Results: A total of 38 patients were identified according to the inclusion criteria. 26 patients (68%) underwent screening lumbar punctures (LPs) for CNS disease while 12 patients (32%) did not. The two groups were not statistically different within any categories except for LDH, where the LP group had a median LDH of 492 units/L and the non-LP group had a median LDH of 241 units/L (p-value: 0.031). The two groups were not statistically different in cell of origin subtypes, stage, bone marrow involvement, kidney/adrenal involvement, the use of ART prior to diagnosis, IPI or CNS-IPI scores. In addition, among the group that had an LP done with no CNS involvement (n=25), there was no statistical difference in relapse-free survival among those who received adequate CNS prophylaxis and those who did not (p-value 0.886).

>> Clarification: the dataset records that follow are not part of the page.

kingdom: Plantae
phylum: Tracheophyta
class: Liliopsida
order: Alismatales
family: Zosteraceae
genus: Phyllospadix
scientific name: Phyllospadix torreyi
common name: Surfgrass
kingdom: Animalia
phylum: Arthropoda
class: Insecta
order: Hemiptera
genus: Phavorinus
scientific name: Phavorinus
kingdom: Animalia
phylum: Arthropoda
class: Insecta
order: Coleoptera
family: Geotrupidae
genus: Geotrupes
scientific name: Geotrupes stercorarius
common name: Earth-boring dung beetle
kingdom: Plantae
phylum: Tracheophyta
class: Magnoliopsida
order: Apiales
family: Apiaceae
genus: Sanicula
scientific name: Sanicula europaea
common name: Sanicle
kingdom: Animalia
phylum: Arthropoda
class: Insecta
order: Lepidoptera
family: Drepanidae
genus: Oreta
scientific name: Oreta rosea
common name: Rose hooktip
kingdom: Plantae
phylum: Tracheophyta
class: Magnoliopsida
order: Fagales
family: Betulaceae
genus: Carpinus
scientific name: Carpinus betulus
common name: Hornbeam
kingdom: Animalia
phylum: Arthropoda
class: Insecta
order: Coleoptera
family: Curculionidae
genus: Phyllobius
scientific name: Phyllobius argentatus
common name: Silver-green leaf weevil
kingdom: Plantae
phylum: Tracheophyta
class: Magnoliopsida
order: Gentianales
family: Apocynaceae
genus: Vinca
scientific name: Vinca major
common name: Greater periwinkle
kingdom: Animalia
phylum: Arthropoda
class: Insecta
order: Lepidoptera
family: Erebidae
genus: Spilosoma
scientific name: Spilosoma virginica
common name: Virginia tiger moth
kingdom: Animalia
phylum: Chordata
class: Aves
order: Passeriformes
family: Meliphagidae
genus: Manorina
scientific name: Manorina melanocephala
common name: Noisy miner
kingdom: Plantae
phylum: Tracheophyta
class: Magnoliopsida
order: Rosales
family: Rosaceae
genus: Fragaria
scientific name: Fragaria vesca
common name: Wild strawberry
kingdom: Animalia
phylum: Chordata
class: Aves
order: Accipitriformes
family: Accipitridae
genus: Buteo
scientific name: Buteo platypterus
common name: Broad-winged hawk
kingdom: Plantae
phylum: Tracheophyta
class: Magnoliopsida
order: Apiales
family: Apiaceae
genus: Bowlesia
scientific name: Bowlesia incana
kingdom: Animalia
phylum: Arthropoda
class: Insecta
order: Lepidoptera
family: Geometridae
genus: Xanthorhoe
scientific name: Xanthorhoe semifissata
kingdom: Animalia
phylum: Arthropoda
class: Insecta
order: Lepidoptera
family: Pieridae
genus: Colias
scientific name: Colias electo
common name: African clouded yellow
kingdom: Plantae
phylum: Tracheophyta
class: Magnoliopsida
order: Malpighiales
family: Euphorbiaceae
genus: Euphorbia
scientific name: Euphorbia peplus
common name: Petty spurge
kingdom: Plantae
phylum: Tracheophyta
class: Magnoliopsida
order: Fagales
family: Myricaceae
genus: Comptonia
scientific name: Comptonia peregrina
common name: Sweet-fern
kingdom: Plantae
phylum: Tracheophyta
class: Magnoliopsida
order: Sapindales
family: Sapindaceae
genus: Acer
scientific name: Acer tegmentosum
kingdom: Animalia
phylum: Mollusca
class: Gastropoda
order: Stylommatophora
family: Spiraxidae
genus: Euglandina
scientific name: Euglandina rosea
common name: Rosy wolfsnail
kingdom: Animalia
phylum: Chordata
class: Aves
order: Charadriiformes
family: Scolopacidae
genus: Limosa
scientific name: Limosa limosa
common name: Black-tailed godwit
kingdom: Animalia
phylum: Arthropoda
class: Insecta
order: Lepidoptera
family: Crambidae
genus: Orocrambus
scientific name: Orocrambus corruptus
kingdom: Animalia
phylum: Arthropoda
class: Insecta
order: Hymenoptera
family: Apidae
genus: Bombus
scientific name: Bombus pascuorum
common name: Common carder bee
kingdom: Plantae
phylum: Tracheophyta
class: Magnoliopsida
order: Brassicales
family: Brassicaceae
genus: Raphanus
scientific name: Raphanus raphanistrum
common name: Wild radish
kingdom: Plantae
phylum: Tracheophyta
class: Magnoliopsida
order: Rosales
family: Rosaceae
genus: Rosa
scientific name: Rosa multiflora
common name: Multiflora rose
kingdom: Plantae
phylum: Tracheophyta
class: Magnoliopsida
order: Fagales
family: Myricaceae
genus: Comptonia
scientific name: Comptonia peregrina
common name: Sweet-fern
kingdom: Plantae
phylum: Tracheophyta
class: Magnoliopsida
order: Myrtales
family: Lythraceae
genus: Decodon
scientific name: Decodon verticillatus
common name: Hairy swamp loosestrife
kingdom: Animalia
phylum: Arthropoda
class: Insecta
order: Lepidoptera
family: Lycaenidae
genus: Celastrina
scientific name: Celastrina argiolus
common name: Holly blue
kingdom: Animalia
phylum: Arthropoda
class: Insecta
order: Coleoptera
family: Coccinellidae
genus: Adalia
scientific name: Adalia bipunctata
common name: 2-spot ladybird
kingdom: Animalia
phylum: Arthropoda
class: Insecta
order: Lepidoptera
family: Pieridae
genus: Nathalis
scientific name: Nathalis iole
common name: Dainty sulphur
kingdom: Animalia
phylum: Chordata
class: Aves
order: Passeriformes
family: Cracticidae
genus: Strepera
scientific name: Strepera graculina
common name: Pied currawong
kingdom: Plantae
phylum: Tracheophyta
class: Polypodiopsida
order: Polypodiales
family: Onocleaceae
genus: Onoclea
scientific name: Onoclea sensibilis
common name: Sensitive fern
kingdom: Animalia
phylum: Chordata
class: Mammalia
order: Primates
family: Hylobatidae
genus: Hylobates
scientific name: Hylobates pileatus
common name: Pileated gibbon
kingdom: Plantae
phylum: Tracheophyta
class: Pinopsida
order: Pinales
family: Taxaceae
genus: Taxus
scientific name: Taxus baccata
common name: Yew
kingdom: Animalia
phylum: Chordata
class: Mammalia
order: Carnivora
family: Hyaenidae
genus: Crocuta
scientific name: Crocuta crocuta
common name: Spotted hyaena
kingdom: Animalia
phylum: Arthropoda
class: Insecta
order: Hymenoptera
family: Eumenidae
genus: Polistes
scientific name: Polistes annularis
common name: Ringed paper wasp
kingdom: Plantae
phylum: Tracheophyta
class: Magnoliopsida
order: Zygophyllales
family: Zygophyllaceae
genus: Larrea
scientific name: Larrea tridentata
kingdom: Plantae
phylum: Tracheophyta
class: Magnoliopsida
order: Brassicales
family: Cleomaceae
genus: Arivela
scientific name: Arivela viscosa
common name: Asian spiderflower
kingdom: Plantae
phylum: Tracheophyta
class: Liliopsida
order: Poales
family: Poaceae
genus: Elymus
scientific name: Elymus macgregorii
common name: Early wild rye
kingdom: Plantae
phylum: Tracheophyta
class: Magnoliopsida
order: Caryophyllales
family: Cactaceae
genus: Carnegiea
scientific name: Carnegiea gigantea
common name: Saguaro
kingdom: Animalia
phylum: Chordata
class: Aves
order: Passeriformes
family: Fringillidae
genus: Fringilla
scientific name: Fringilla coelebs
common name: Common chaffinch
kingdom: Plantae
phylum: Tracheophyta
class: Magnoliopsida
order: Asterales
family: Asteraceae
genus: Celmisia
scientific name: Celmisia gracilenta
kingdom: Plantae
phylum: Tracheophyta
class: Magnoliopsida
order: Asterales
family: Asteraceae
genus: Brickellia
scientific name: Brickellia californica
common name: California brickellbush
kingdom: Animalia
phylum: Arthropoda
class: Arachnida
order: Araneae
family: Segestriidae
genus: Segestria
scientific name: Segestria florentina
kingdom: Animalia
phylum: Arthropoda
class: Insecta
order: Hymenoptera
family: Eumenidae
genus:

Conclusions: Among patients with HIV-associated DLBCL in a large academic medical center in New York City, there is no reliable indicator to predict which were offered screening lumbar punctures and which were not. Clinicians may be using additional measures of aggressiveness not accounted for in standard IPI and CNS-IPI scoring algorithms. Furthermore, there was no clear benefit in relapse free survival among high-risk patients who received adequate CNS prophylaxis versus those who did not in this limited sample size. Further research is needed to determine whether patients with HIV-associated DLBCL should be risk stratified similarly to de-novo DLBCL patients with respect to CNS prophylactic therapy.